The general rules are that graduates should not work or go back to school for a year. I think part time work and a light college semester might be OK though. John will need to exercise some, which really means doing stretches while watching TV and must avoid crowds for as long as he is on immune suppressants. Lance Armstrong is just a superhero, we should all marvel over.
There is a long chart of don'ts that goes on for pages of fine print. One prohibits "spectator events and crowds", meaning 3 or more people, and seems to include church as a "spectator event." I told John they were probably afraid that someone might attend a snake-handling church.
I think John and I aren't yet together on how much parental (that is, cooking, cleaning and cash) care he will continue to need for a while. I can't say I blame him. Chemotherapy was probably less painful than living under the supervision of even someone as enlightened, caring and open-minded as me. I hope he doesn't happen to read this entry.
During class, we learned that John shouldn't have his teeth cleaned until May at the earliest. If he actually has to have dental care, a cross-country consultation of epic proportions will occur.
The list of chronic GVHD symptoms could have been read from some Poe novel, and half the patients develop one or more. Debbie started to slide down in her chair about half-way through the reading and since this blog could be seen by those of a tender age or fragile stomach, I won't offer the highlights. Even the list of things that could cause reactions is simply too long to relate. Just the rosy glow of a bit of sun could send "us" back to the hospital and set John back a long way.

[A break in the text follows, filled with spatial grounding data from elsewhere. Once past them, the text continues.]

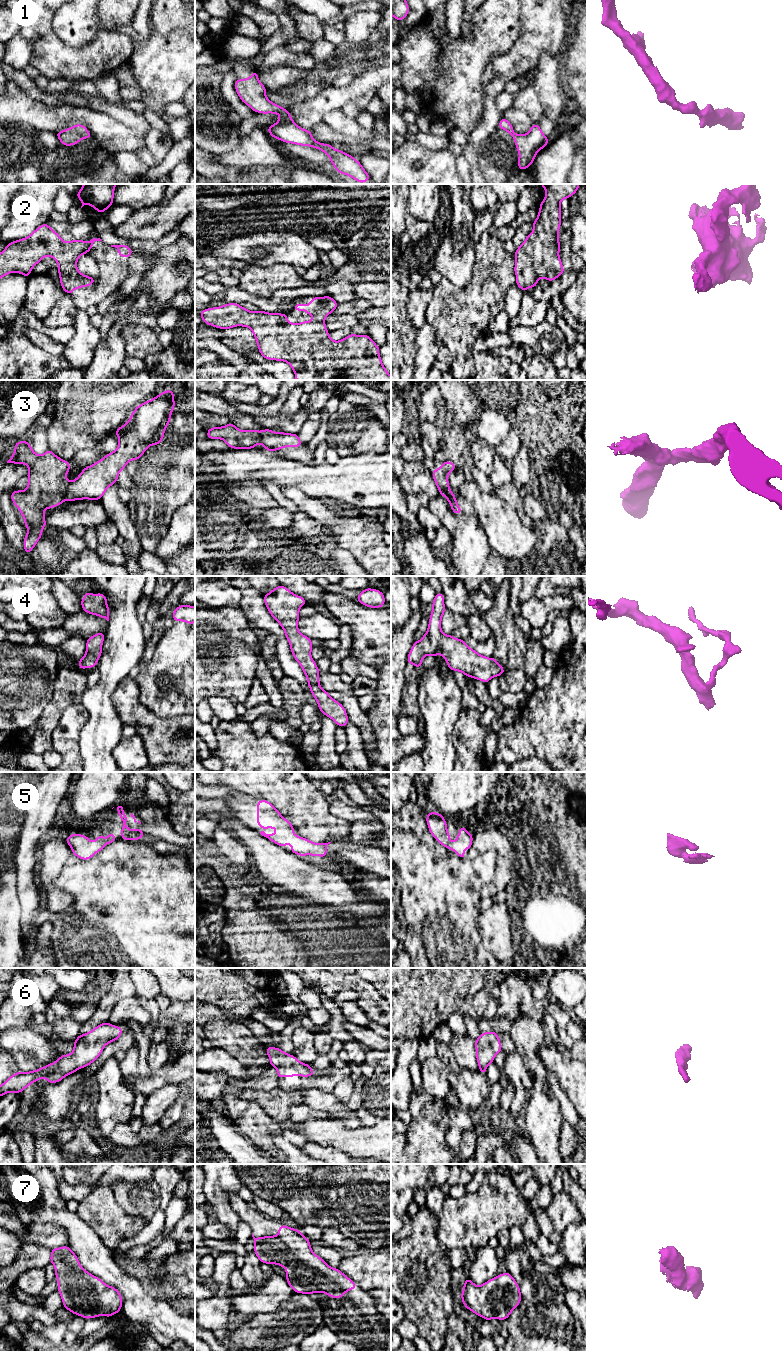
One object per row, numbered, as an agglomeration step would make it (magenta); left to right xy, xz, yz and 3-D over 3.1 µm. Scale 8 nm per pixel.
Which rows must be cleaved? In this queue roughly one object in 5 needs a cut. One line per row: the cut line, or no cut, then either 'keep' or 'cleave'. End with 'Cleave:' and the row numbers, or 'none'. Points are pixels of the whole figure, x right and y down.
1: no cut; keep
2: no cut; keep
3: cut in xy along (70, 482), (64, 499); cleave
4: no cut; keep
5: no cut; keep
6: no cut; keep
7: no cut; keep
Cleave: 3

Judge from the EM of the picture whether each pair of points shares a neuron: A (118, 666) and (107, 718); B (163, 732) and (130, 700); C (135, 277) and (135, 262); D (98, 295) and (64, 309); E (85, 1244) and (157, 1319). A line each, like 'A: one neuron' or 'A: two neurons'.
A: one neuron
B: one neuron
C: one neuron
D: two neurons
E: one neuron

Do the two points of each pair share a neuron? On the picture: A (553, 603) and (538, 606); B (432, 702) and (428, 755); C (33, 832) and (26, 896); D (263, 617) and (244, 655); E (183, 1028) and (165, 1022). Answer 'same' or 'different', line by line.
A: same
B: same
C: same
D: different
E: different

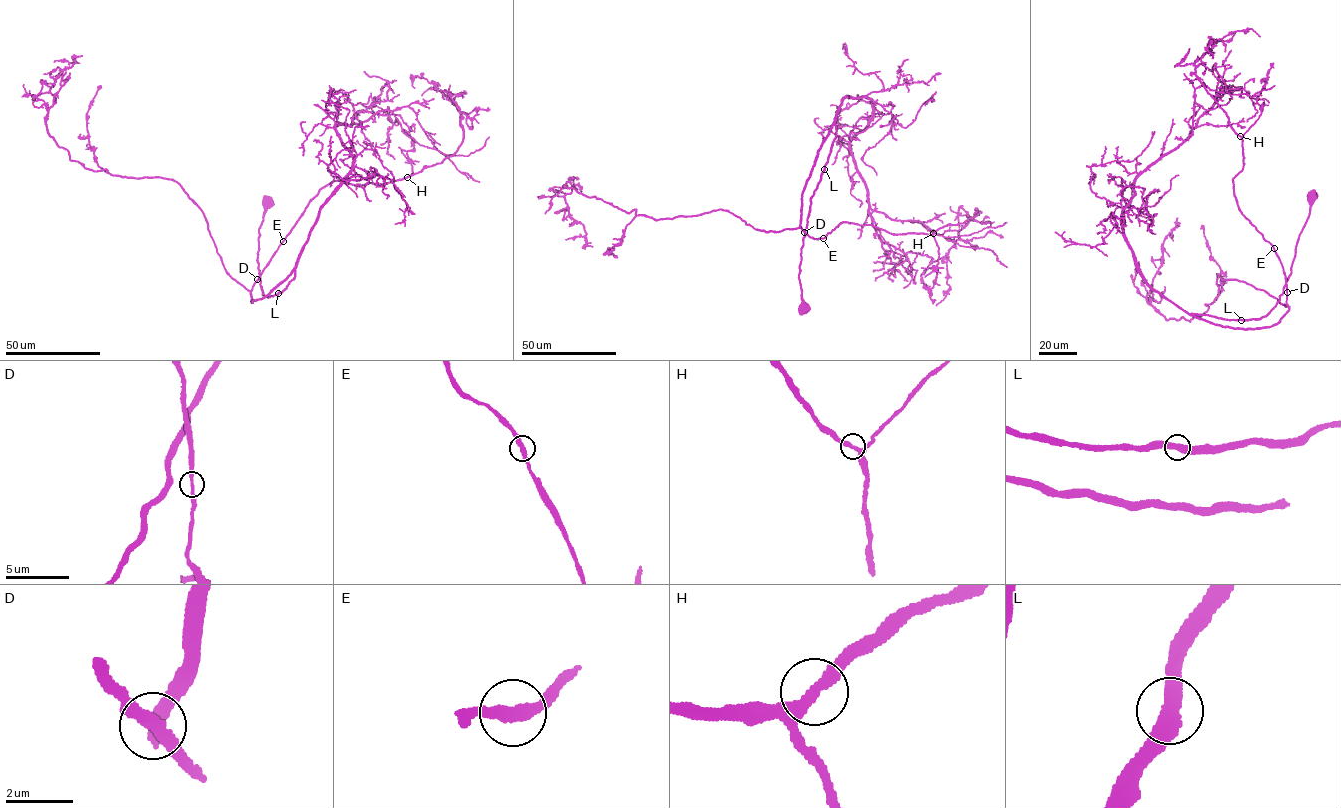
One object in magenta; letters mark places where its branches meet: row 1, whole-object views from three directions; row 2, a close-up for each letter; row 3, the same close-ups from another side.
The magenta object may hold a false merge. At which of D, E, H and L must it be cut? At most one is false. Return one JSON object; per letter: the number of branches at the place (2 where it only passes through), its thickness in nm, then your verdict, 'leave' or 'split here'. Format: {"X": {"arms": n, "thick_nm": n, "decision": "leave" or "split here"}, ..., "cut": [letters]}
{"D": {"arms": 2, "thick_nm": 300, "decision": "leave"}, "E": {"arms": 2, "thick_nm": 320, "decision": "leave"}, "H": {"arms": 2, "thick_nm": 320, "decision": "leave"}, "L": {"arms": 2, "thick_nm": 400, "decision": "leave"}, "cut": []}

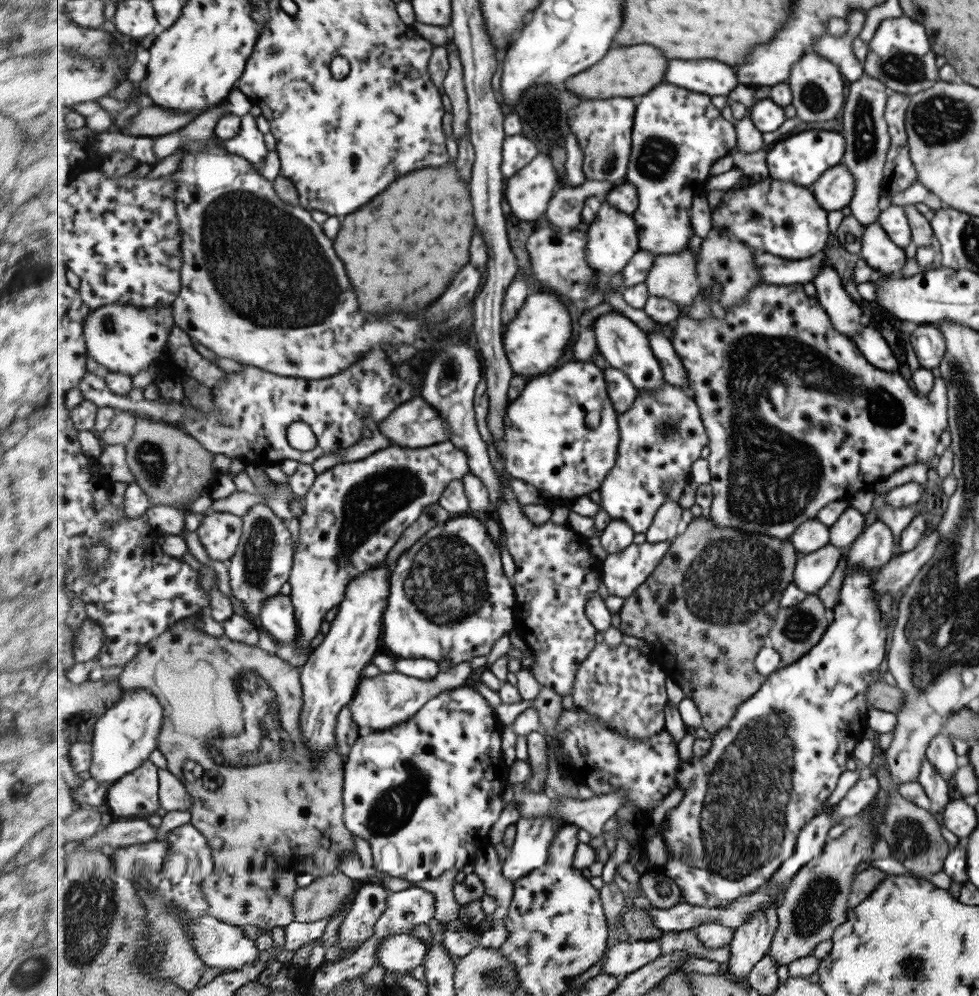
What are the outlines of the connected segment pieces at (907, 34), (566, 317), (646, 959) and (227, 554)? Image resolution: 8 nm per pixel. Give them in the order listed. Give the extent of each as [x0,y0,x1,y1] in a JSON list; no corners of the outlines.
[[862,16,938,95],[504,289,573,377],[601,940,663,976],[196,512,244,563]]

One of the subtle things that occurs with some number of transplant patients is a change in skin color. Sometimes it fades and sometimes they will always have a "grey" sort of tan about them. I see it at least for now.

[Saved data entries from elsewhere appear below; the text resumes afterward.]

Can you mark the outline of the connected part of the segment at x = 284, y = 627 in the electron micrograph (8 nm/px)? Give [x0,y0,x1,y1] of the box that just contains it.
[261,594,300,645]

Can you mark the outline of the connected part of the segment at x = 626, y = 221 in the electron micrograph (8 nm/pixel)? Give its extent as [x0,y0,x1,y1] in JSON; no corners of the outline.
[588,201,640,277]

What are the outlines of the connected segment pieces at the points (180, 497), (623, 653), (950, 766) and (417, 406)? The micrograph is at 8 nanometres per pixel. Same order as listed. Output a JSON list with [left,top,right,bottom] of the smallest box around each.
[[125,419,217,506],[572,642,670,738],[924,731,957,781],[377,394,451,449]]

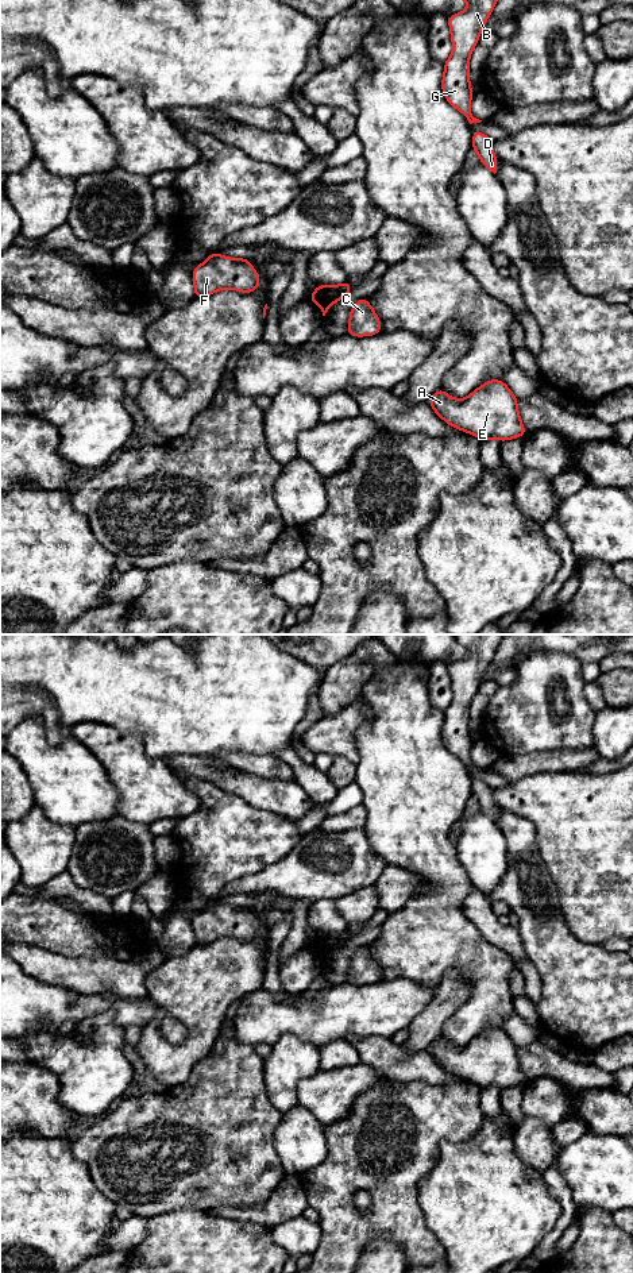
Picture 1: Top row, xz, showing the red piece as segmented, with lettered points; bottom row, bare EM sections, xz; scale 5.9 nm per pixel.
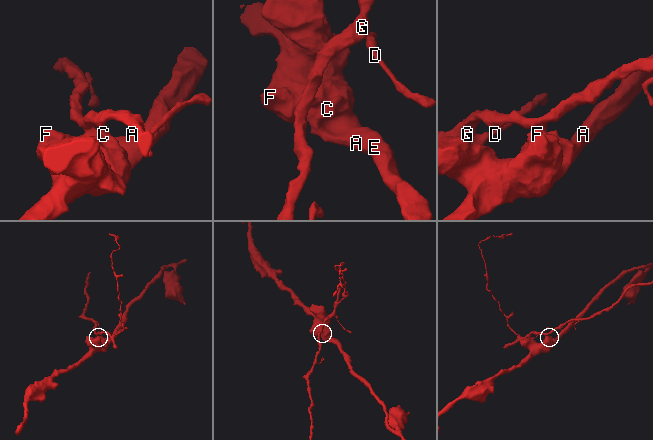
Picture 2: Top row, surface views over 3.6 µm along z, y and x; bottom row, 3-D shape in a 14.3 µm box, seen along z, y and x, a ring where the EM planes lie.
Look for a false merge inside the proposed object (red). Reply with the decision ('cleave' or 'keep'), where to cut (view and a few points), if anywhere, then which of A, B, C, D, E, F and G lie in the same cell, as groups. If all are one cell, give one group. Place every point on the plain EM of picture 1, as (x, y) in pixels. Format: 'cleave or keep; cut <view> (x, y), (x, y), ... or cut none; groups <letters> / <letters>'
cleave; cut xz (338, 933), (329, 942), (320, 941); groups A C E F / B D G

Of more concern to John than me is that GVHD sometimes causes hair loss. Unlike that which is cause by chemo, this kind is permanent. When John was young, I told him that his hair was his to do with as he wanted as long as he had it. Irony, I think, is the dark matter that the cosmologists search for to make the universe add up.

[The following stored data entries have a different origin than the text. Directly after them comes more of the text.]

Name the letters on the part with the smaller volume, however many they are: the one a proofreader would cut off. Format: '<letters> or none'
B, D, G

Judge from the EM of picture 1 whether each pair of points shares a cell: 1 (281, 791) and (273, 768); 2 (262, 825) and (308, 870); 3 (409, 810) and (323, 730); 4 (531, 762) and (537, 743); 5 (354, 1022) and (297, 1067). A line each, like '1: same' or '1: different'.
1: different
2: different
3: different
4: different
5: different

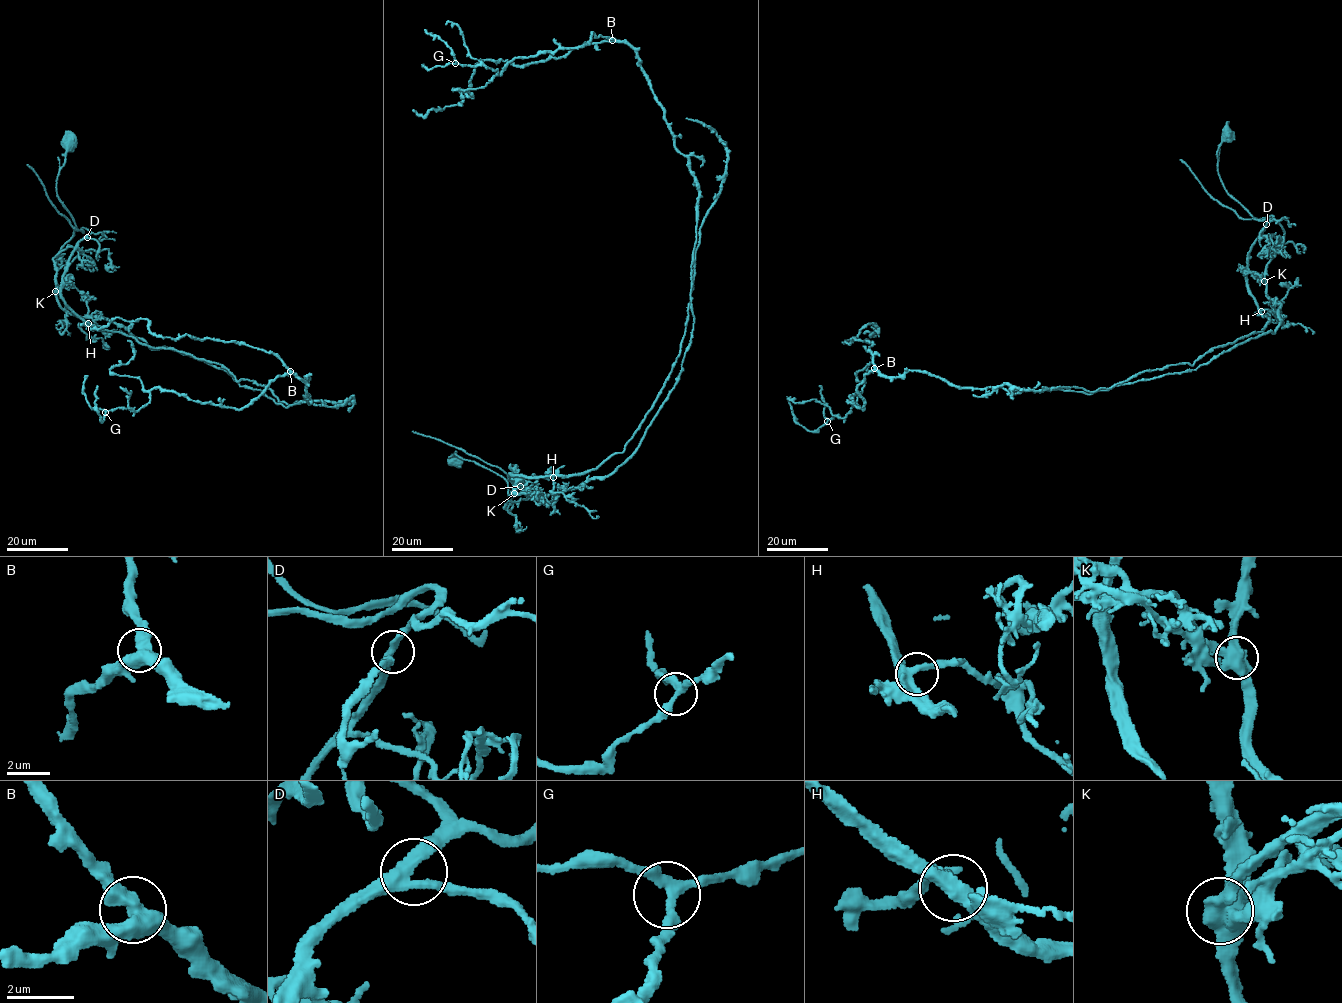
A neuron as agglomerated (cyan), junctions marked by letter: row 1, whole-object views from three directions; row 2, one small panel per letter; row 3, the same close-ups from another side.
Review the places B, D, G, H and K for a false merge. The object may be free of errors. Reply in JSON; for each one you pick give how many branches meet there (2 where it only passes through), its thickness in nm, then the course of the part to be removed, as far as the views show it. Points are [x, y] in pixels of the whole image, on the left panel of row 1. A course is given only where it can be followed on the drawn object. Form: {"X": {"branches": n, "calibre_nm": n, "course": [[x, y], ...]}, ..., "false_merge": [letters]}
{"K": {"branches": 3, "calibre_nm": 600, "course": [[55, 291], [67, 283], [61, 297], [95, 328], [218, 363], [279, 401], [355, 401], [322, 404]]}, "false_merge": ["K"]}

Talking about side effects and for anyone who might be in a family with a similar circumstance, there won't ever be another from my line to bear the name Cadenhead. I'm OK with that. We have more than enough people, good and bad, in this world as it is. I think John will be too, though he may not have focused on such questions yet. Besides, there are now adopted Cadenheads from all over the world, so he has more good examples than most to look to in what I hope will be a long life ahead.
I need to think about how to address it, but sometime soon it might be worth passing on some of the ups and free-fall downs that come with 21st Century families in sur-reality settings like ours. All this is a family disease and far too many suffer. Still, the sunset leaves a trail of stars and a promise for tomorrow, with the chance to make something more of it.
Shelley was more poetic, but no less pathetic. Still, there remains hope, tomorrow and life. GOOD night, for now.